(About this exercise) Where an entry contains an image, skip the image and print the rest exactly.

|---|

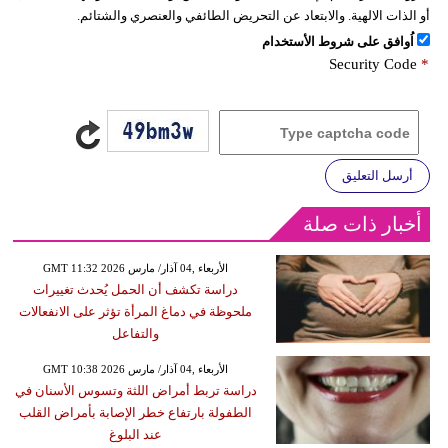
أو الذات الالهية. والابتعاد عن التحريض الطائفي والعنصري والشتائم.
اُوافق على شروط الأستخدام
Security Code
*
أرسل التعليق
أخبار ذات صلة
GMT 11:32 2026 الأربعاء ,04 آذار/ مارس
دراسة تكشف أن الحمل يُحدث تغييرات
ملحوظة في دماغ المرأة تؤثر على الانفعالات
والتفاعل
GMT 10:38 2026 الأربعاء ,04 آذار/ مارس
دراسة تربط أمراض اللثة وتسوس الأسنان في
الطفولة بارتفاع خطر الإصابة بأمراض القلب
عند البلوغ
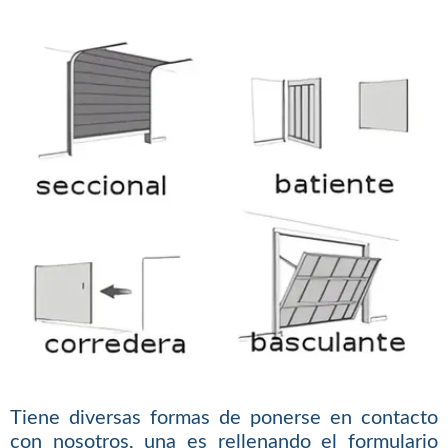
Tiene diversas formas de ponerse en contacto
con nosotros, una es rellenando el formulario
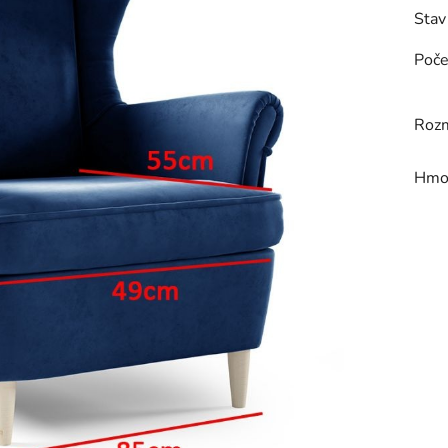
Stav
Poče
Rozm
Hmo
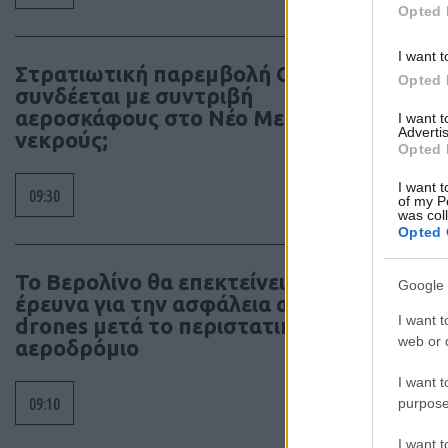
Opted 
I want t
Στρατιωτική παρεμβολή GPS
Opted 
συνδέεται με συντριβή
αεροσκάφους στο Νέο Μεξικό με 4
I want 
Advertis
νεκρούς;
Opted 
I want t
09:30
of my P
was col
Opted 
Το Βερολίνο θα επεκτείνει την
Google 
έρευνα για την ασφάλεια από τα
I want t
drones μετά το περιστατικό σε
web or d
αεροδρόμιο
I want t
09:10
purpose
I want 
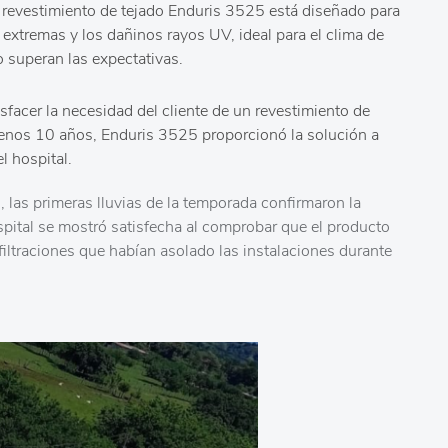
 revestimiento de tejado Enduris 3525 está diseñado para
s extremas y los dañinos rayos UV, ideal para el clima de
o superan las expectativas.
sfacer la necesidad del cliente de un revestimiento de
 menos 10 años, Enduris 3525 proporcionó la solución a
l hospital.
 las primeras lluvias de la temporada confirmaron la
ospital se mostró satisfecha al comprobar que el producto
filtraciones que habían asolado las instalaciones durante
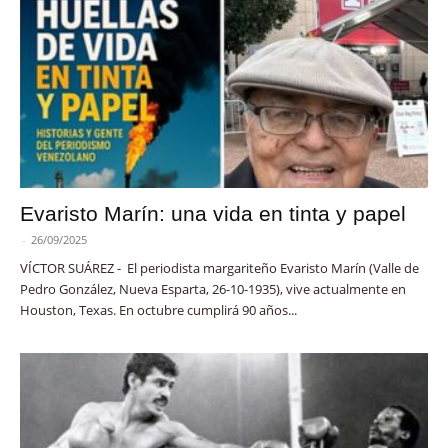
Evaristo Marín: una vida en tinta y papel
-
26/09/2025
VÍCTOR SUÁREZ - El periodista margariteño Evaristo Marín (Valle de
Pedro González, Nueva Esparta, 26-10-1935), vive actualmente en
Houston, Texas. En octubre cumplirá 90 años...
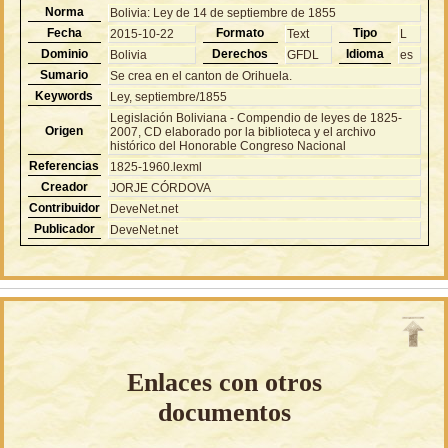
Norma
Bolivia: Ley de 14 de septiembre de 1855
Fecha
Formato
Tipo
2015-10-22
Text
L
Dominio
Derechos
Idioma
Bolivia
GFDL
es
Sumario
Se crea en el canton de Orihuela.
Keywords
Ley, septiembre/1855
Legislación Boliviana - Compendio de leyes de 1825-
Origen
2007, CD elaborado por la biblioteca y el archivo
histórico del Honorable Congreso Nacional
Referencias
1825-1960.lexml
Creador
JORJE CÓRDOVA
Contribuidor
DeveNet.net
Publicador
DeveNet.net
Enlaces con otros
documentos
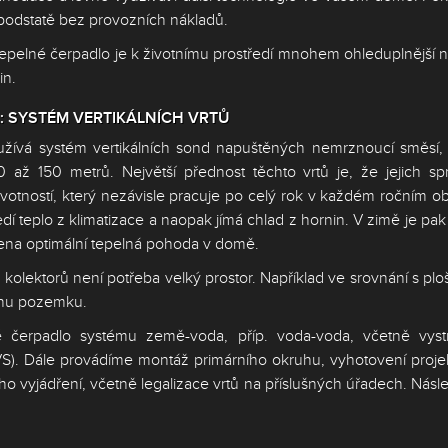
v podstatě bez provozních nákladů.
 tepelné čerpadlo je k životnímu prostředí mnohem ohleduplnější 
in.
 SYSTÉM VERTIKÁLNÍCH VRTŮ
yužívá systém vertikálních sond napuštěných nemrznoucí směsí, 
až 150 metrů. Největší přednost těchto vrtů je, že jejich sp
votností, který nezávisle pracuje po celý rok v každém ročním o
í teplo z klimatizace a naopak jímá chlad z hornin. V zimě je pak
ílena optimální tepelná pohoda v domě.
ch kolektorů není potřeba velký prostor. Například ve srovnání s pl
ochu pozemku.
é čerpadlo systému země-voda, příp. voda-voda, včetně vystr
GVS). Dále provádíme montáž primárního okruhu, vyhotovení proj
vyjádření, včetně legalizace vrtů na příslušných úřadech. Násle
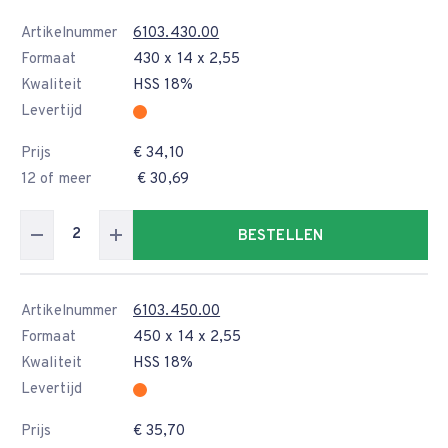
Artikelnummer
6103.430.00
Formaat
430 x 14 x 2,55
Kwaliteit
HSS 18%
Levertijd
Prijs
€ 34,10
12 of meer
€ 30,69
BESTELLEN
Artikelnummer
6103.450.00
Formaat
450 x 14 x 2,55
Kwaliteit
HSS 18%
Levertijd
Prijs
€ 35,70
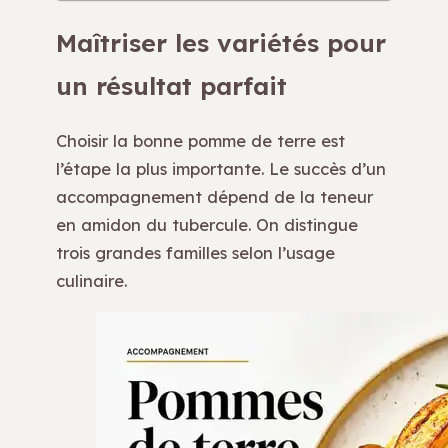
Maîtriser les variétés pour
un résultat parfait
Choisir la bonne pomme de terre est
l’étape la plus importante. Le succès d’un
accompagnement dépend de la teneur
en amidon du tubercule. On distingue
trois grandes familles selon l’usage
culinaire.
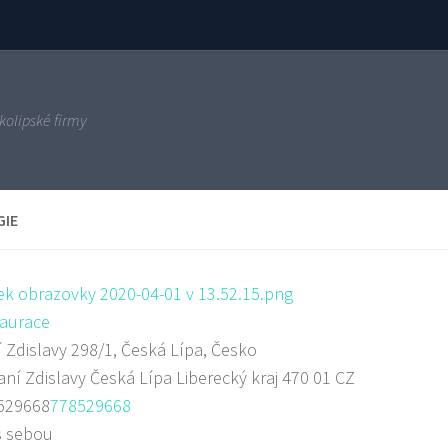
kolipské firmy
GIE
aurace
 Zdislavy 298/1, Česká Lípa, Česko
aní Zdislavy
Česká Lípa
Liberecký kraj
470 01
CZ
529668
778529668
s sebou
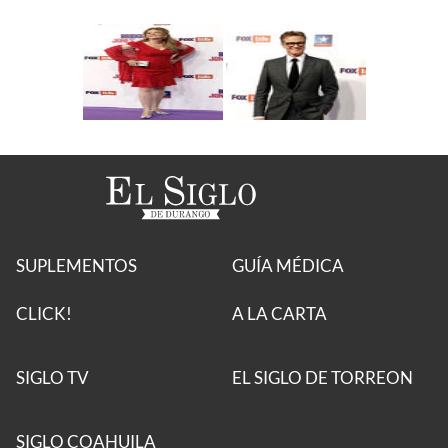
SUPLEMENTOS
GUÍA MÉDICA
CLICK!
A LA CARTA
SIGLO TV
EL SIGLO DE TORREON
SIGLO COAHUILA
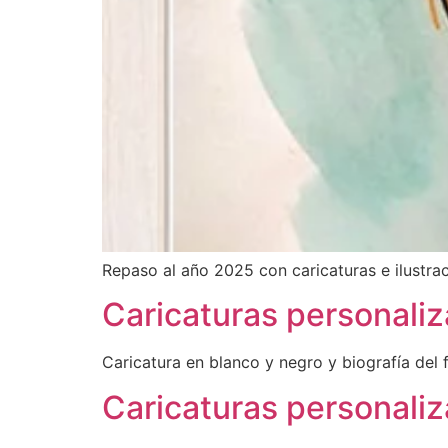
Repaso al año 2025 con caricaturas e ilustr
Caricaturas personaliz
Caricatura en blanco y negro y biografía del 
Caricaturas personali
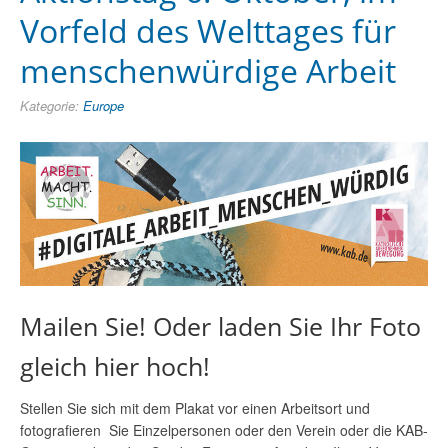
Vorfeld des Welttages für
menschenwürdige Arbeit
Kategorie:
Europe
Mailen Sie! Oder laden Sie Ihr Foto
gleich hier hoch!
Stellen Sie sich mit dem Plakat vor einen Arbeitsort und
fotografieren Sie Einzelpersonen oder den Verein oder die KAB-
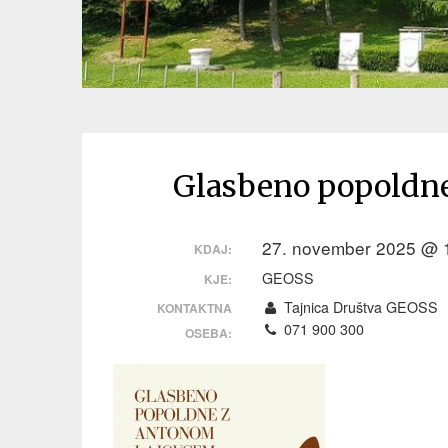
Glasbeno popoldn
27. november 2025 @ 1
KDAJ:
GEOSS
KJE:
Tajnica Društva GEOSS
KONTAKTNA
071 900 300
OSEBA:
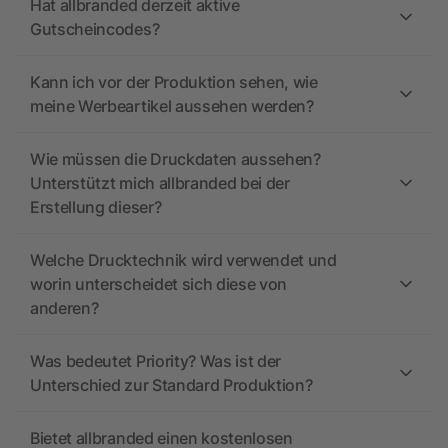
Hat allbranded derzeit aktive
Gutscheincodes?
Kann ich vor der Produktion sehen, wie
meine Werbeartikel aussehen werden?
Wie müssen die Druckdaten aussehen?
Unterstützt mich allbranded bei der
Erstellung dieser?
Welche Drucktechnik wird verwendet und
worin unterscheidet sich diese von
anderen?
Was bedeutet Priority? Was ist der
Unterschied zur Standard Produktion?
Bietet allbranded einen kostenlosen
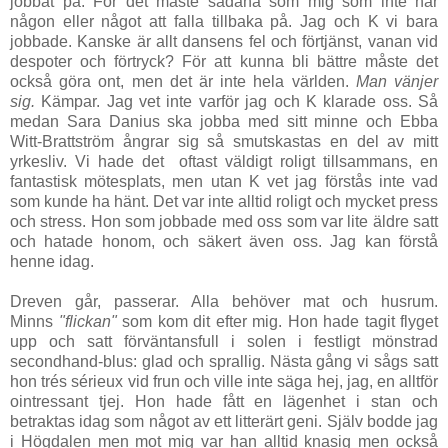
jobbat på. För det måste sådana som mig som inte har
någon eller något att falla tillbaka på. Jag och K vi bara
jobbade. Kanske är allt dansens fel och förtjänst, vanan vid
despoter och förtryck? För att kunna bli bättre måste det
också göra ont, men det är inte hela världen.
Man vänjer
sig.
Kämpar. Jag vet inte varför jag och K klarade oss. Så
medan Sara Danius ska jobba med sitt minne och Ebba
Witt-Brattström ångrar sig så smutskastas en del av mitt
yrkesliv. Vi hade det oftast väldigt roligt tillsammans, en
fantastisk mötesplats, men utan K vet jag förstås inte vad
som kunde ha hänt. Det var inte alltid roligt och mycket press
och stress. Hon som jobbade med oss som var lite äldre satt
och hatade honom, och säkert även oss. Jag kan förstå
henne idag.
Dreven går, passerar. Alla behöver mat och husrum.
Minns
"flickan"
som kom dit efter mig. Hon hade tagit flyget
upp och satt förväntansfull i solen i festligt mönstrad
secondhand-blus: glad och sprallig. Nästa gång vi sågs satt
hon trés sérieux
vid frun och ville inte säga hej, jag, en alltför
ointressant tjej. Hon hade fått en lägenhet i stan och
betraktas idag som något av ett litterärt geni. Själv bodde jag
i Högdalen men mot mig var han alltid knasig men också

|---|

(Answer for this exercise)
أو الذات الالهية. والابتعاد عن التحريض الطائفي والعنصري والشتائم.
اُوافق على شروط الأستخدام
Security Code
*
أرسل التعليق
أخبار ذات صلة
GMT 11:32 2026 الأربعاء ,04 آذار/ مارس
دراسة تكشف أن الحمل يُحدث تغييرات
ملحوظة في دماغ المرأة تؤثر على الانفعالات
والتفاعل
GMT 10:38 2026 الأربعاء ,04 آذار/ مارس
دراسة تربط أمراض اللثة وتسوس الأسنان في
الطفولة بارتفاع خطر الإصابة بأمراض القلب
عند البلوغ
Tiene diversas formas de ponerse en contacto
con nosotros, una es rellenando el formulario
Stav
Poče
Rozm
Hmo
Opted 
I want t
Στρατιωτική παρεμβολή GPS
Opted 
συνδέεται με συντριβή
αεροσκάφους στο Νέο Μεξικό με 4
I want 
Advertis
νεκρούς;
Opted 
I want t
09:30
of my P
was col
Opted 
Το Βερολίνο θα επεκτείνει την
Google 
έρευνα για την ασφάλεια από τα
I want t
drones μετά το περιστατικό σε
web or d
αεροδρόμιο
I want t
09:10
purpose
I want 
 revestimiento de tejado Enduris 3525 está diseñado para
s extremas y los dañinos rayos UV, ideal para el clima de
o superan las expectativas.
sfacer la necesidad del cliente de un revestimiento de
 menos 10 años, Enduris 3525 proporcionó la solución a
l hospital.
 las primeras lluvias de la temporada confirmaron la
ospital se mostró satisfecha al comprobar que el producto
filtraciones que habían asolado las instalaciones durante
Evaristo Marín: una vida en tinta y papel
-
26/09/2025
VÍCTOR SUÁREZ - El periodista margariteño Evaristo Marín (Valle de
Pedro González, Nueva Esparta, 26-10-1935), vive actualmente en
Houston, Texas. En octubre cumplirá 90 años...
Norma
Bolivia: Ley de 14 de septiembre de 1855
Fecha
Formato
Tipo
2015-10-22
Text
L
Dominio
Derechos
Idioma
Bolivia
GFDL
es
Sumario
Se crea en el canton de Orihuela.
Keywords
Ley, septiembre/1855
Legislación Boliviana - Compendio de leyes de 1825-
Origen
2007, CD elaborado por la biblioteca y el archivo
histórico del Honorable Congreso Nacional
Referencias
1825-1960.lexml
Creador
JORJE CÓRDOVA
Contribuidor
DeveNet.net
Publicador
DeveNet.net
Enlaces con otros
documentos
v podstatě bez provozních nákladů.
 tepelné čerpadlo je k životnímu prostředí mnohem ohleduplnější 
in.
 SYSTÉM VERTIKÁLNÍCH VRTŮ
yužívá systém vertikálních sond napuštěných nemrznoucí směsí, 
až 150 metrů. Největší přednost těchto vrtů je, že jejich sp
votností, který nezávisle pracuje po celý rok v každém ročním o
í teplo z klimatizace a naopak jímá chlad z hornin. V zimě je pak
ílena optimální tepelná pohoda v domě.
ch kolektorů není potřeba velký prostor. Například ve srovnání s pl
ochu pozemku.
é čerpadlo systému země-voda, příp. voda-voda, včetně vystr
GVS). Dále provádíme montáž primárního okruhu, vyhotovení proj
vyjádření, včetně legalizace vrtů na příslušných úřadech. Násle
Artikelnummer
6103.430.00
Formaat
430 x 14 x 2,55
Kwaliteit
HSS 18%
Levertijd
Prijs
€ 34,10
12 of meer
€ 30,69
BESTELLEN
Artikelnummer
6103.450.00
Formaat
450 x 14 x 2,55
Kwaliteit
HSS 18%
Levertijd
Prijs
€ 35,70
Maîtriser les variétés pour
un résultat parfait
Choisir la bonne pomme de terre est
l’étape la plus importante. Le succès d’un
accompagnement dépend de la teneur
en amidon du tubercule. On distingue
trois grandes familles selon l’usage
culinaire.
kolipské firmy
GIE
aurace
 Zdislavy 298/1, Česká Lípa, Česko
aní Zdislavy
Česká Lípa
Liberecký kraj
470 01
CZ
529668
778529668
s sebou
SUPLEMENTOS
GUÍA MÉDICA
CLICK!
A LA CARTA
SIGLO TV
EL SIGLO DE TORREON
SIGLO COAHUILA
Repaso al año 2025 con caricaturas e ilustr
Caricaturas personaliz
Caricatura en blanco y negro y biografía del 
Caricaturas personali
Vorfeld des Welttages für
menschenwürdige Arbeit
Kategorie:
Europe
Mailen Sie! Oder laden Sie Ihr Foto
gleich hier hoch!
Stellen Sie sich mit dem Plakat vor einen Arbeitsort und
fotografieren Sie Einzelpersonen oder den Verein oder die KAB-
Glasbeno popoldn
27. november 2025 @ 1
KDAJ:
GEOSS
KJE:
Tajnica Društva GEOSS
KONTAKTNA
071 900 300
OSEBA:
Hat allbranded derzeit aktive
Gutscheincodes?
Kann ich vor der Produktion sehen, wie
meine Werbeartikel aussehen werden?
Wie müssen die Druckdaten aussehen?
Unterstützt mich allbranded bei der
Erstellung dieser?
Welche Drucktechnik wird verwendet und
worin unterscheidet sich diese von
anderen?
Was bedeutet Priority? Was ist der
Unterschied zur Standard Produktion?
Bietet allbranded einen kostenlosen
jobbat på. För det måste sådana som mig som inte har
någon eller något att falla tillbaka på. Jag och K vi bara
jobbade. Kanske är allt dansens fel och förtjänst, vanan vid
despoter och förtryck? För att kunna bli bättre måste det
också göra ont, men det är inte hela världen.
Man vänjer
sig.
Kämpar. Jag vet inte varför jag och K klarade oss. Så
medan Sara Danius ska jobba med sitt minne och Ebba
Witt-Brattström ångrar sig så smutskastas en del av mitt
yrkesliv. Vi hade det oftast väldigt roligt tillsammans, en
fantastisk mötesplats, men utan K vet jag förstås inte vad
som kunde ha hänt. Det var inte alltid roligt och mycket press
och stress. Hon som jobbade med oss som var lite äldre satt
och hatade honom, och säkert även oss. Jag kan förstå
henne idag.
Dreven går, passerar. Alla behöver mat och husrum.
Minns
"flickan"
som kom dit efter mig. Hon hade tagit flyget
upp och satt förväntansfull i solen i festligt mönstrad
secondhand-blus: glad och sprallig. Nästa gång vi sågs satt
hon trés sérieux
vid frun och ville inte säga hej, jag, en alltför
ointressant tjej. Hon hade fått en lägenhet i stan och
betraktas idag som något av ett litterärt geni. Själv bodde jag
i Högdalen men mot mig var han alltid knasig men också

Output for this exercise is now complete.